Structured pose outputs
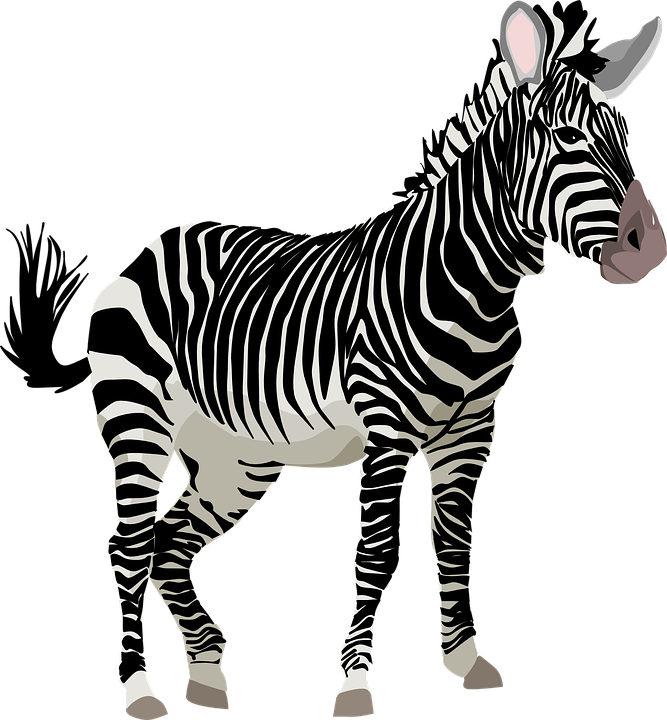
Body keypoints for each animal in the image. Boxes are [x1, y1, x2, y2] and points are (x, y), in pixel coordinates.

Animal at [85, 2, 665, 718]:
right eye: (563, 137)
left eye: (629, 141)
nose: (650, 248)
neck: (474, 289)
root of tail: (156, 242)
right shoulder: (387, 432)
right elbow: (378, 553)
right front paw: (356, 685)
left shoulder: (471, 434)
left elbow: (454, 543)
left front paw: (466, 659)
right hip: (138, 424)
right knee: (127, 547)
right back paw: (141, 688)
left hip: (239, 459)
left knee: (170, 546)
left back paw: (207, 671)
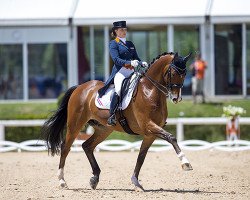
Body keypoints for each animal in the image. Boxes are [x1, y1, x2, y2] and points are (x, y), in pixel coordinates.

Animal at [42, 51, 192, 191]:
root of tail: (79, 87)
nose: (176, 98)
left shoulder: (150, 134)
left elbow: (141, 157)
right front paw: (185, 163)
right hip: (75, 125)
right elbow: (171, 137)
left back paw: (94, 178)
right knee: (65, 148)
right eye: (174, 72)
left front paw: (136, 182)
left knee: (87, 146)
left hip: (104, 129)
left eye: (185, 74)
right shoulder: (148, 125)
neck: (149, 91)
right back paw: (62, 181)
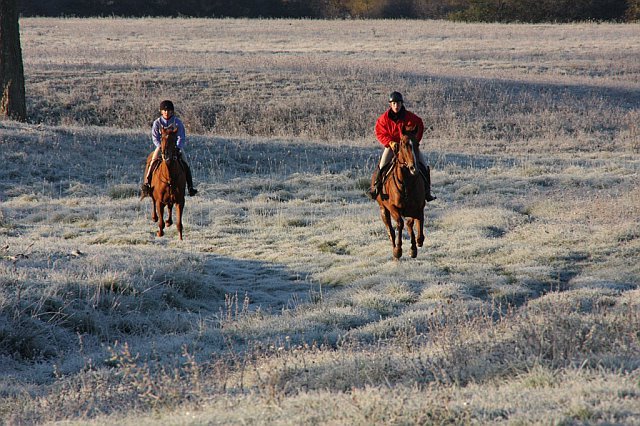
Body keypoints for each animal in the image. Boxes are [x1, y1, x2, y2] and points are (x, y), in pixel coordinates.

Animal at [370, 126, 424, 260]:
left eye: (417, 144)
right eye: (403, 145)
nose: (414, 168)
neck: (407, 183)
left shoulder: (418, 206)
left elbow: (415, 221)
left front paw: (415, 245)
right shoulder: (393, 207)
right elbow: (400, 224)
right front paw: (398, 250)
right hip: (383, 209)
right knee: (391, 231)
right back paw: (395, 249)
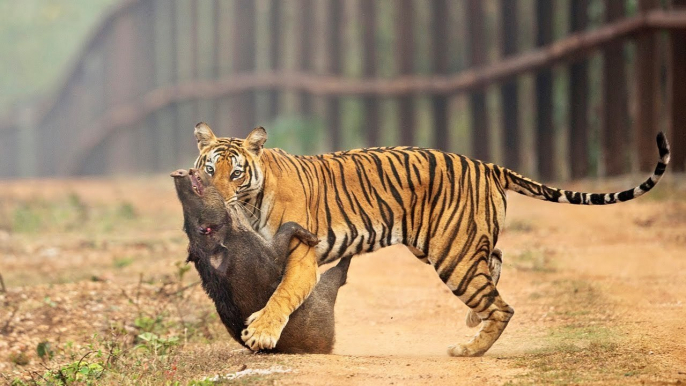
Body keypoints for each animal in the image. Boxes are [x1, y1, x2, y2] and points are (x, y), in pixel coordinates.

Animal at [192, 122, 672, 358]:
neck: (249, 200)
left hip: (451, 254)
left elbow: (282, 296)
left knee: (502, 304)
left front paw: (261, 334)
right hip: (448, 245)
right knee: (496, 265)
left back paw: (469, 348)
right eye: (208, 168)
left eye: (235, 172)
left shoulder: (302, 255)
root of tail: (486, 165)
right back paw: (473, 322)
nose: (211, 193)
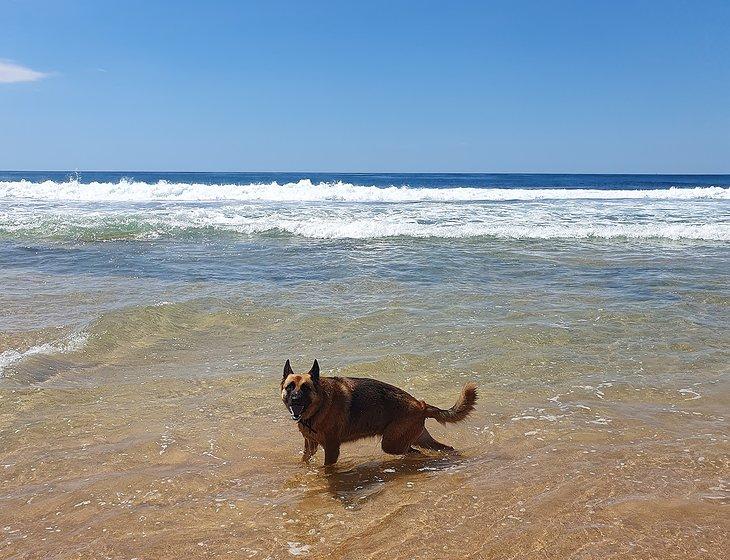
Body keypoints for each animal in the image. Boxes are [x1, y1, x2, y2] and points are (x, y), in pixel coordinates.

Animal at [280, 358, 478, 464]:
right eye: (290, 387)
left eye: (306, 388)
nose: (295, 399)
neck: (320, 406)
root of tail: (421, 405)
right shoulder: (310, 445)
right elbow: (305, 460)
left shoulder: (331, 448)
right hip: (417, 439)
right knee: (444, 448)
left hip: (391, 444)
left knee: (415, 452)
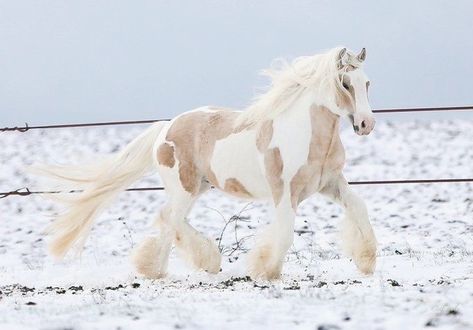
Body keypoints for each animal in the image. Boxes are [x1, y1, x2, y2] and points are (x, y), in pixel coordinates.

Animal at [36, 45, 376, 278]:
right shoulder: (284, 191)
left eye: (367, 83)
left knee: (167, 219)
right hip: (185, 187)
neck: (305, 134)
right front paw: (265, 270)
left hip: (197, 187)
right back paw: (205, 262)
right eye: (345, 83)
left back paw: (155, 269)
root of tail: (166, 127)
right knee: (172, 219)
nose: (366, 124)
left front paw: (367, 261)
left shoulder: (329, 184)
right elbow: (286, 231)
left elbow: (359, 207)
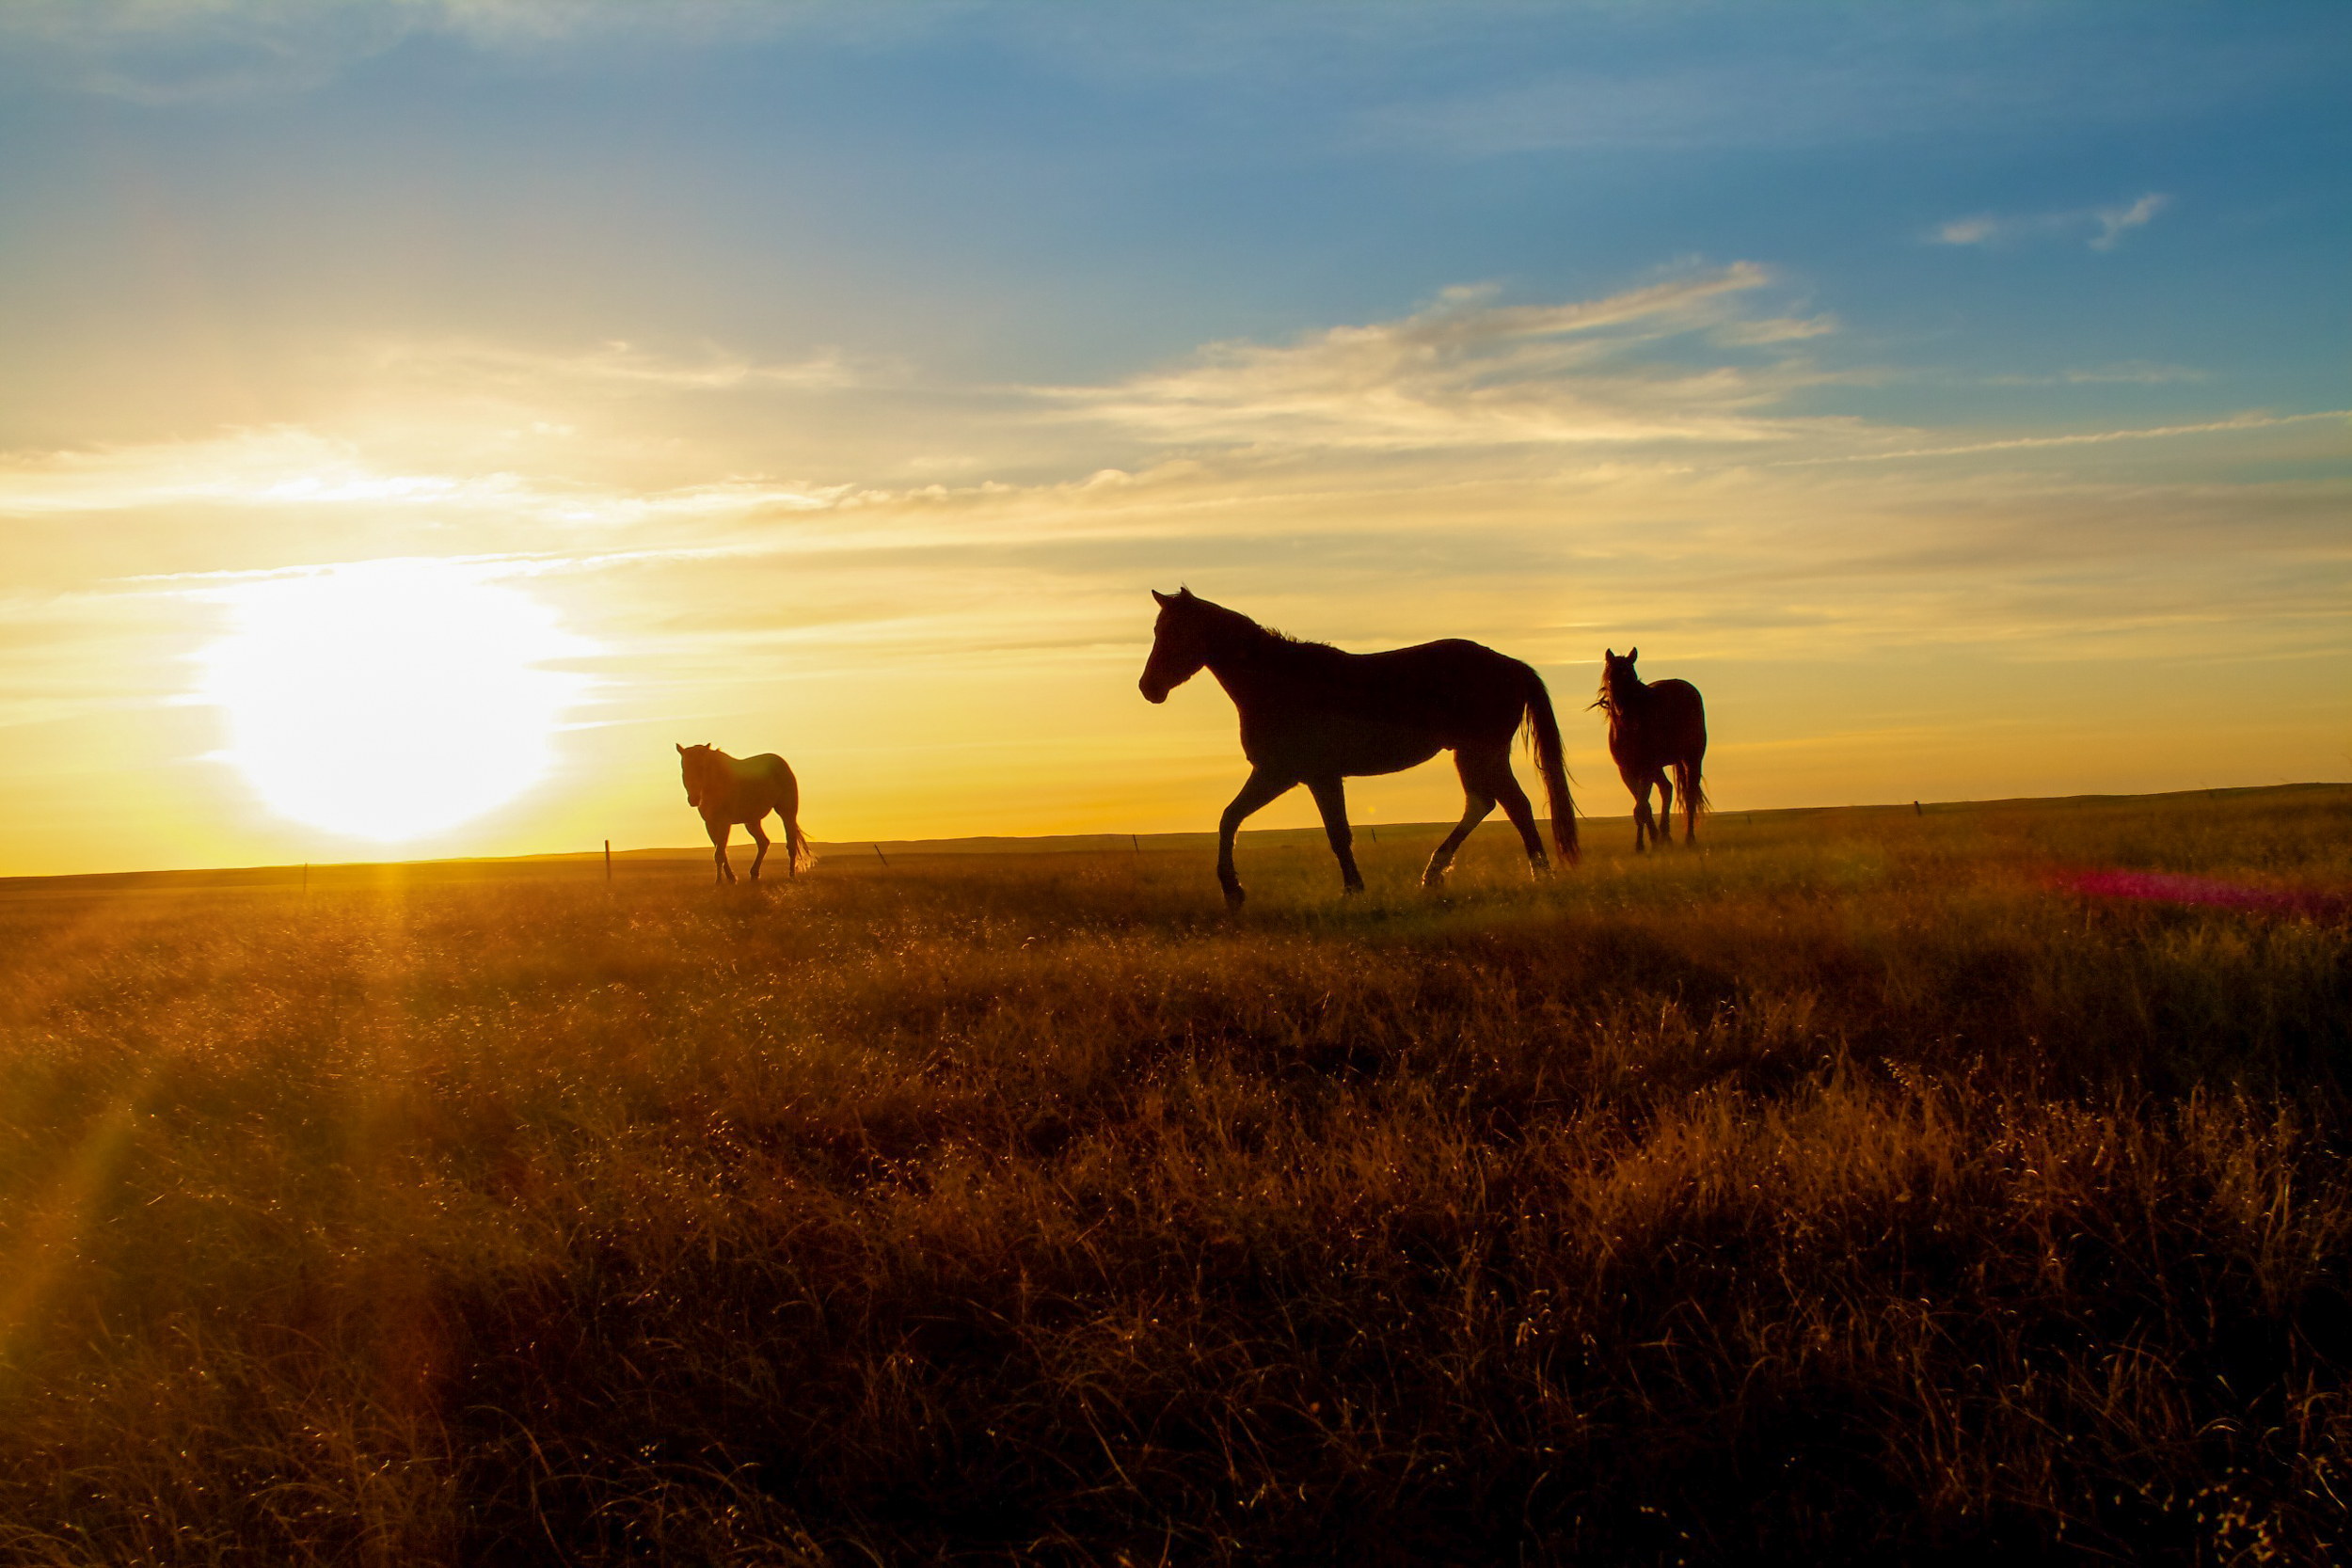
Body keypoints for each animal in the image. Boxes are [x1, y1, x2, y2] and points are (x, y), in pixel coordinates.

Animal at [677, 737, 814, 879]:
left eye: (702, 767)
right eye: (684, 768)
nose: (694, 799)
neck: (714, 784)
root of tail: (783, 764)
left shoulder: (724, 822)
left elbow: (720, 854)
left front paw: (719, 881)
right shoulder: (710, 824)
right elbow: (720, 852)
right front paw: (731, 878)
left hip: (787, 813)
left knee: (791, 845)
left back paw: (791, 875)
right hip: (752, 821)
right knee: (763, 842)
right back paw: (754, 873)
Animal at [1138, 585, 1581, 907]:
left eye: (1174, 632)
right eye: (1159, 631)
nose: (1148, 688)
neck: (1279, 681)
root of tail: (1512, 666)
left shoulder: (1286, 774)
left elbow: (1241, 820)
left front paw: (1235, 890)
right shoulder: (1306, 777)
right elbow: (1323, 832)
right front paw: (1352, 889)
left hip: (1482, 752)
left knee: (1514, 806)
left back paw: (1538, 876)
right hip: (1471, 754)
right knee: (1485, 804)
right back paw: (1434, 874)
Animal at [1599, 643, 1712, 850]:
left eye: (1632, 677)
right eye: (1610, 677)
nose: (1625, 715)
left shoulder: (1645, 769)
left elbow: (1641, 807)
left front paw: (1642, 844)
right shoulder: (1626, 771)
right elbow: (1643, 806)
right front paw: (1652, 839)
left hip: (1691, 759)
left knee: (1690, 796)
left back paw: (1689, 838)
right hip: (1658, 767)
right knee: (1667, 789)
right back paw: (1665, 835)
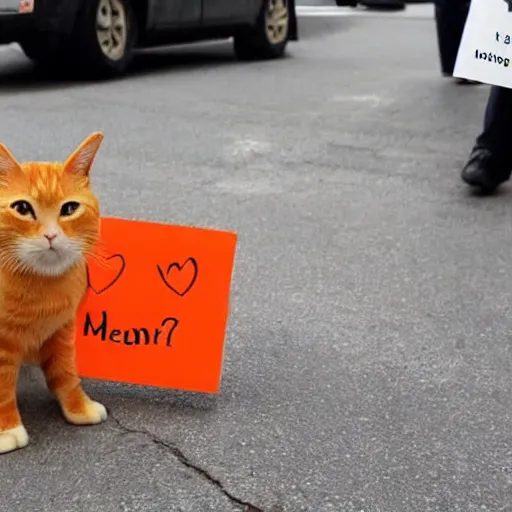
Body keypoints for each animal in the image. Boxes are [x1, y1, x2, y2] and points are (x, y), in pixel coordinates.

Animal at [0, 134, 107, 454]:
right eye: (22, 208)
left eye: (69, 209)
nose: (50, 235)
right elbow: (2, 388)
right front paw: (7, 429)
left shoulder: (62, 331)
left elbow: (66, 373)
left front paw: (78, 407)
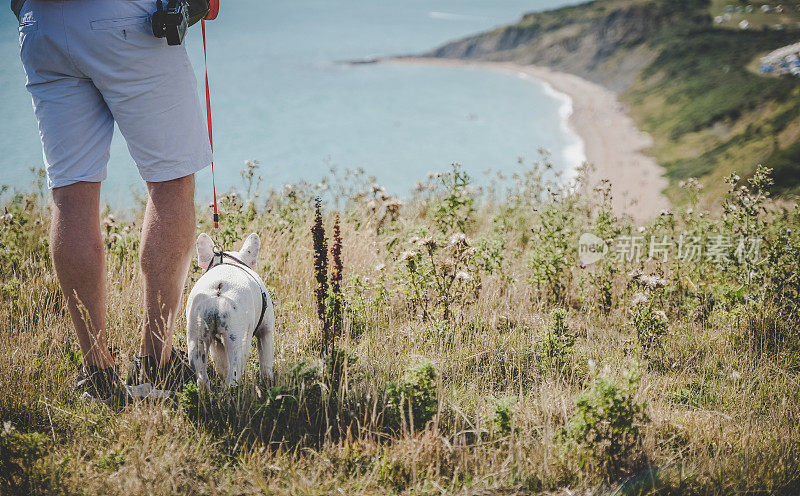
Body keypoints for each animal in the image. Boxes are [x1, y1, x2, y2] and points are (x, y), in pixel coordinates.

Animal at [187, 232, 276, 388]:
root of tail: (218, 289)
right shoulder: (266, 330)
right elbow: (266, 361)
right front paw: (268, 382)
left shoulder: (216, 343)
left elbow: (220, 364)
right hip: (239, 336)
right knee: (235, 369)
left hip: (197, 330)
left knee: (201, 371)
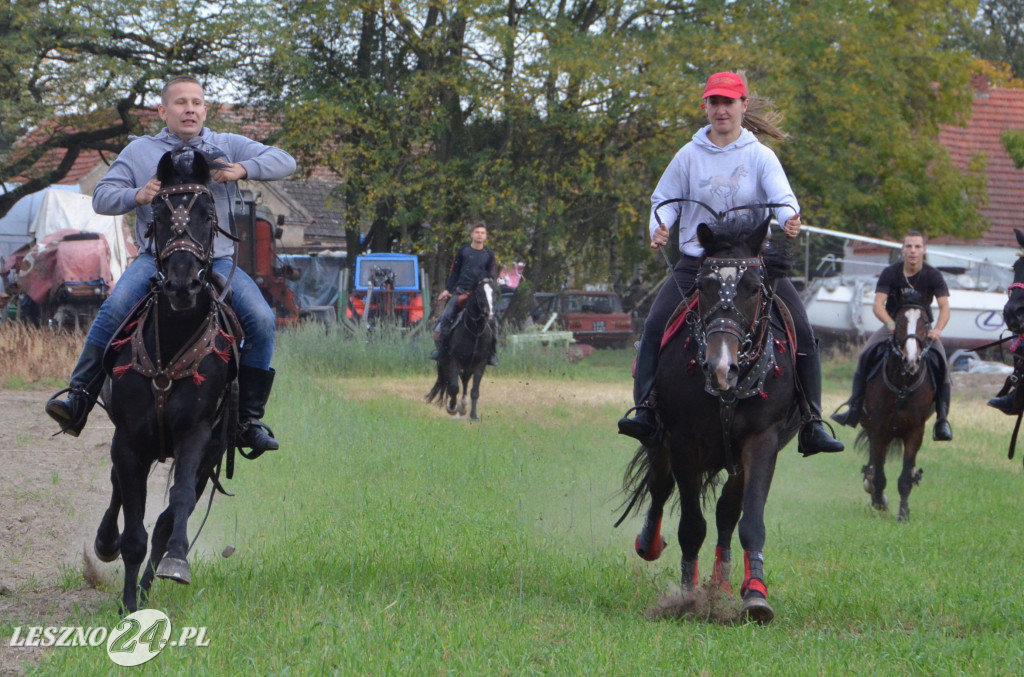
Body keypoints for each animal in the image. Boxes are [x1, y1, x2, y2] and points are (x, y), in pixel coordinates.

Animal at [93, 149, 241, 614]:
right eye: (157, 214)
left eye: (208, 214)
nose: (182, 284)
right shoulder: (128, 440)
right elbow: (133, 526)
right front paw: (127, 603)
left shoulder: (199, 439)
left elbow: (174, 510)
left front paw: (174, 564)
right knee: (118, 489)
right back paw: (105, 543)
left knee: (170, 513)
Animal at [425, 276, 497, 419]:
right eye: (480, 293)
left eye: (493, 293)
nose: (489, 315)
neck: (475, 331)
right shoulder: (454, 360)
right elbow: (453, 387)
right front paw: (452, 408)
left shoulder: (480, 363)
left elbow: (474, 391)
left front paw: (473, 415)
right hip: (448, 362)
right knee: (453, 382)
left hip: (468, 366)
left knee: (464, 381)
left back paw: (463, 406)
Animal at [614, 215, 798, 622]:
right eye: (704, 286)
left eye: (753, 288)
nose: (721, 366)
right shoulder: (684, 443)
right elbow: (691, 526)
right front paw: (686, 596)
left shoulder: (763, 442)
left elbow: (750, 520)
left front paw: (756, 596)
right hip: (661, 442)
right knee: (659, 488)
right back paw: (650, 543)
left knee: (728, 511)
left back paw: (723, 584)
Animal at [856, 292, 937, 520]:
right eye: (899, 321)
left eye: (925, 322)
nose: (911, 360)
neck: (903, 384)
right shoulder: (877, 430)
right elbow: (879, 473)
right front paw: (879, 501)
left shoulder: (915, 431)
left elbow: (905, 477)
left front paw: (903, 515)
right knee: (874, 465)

◆ **Task requirements**
The expected output is the lines above from the one containing "right shoulder: (393, 207)" to the one containing "left front paw: (261, 334)", both ends included, reproduced exactly with every picture left out.

◆ **Written response**
right shoulder: (393, 207)
right elbow: (400, 224)
right front paw: (398, 250)
right hip: (383, 209)
right knee: (391, 231)
right back paw: (395, 249)
Body keypoints for each animal in the image. Boxes are [x1, y1, x2, y2] and points are (x, y), in pixel coordinates.

Animal at [192, 122, 672, 358]:
neck: (249, 200)
left hip: (451, 254)
left elbow: (282, 296)
left knee: (502, 304)
left front paw: (261, 334)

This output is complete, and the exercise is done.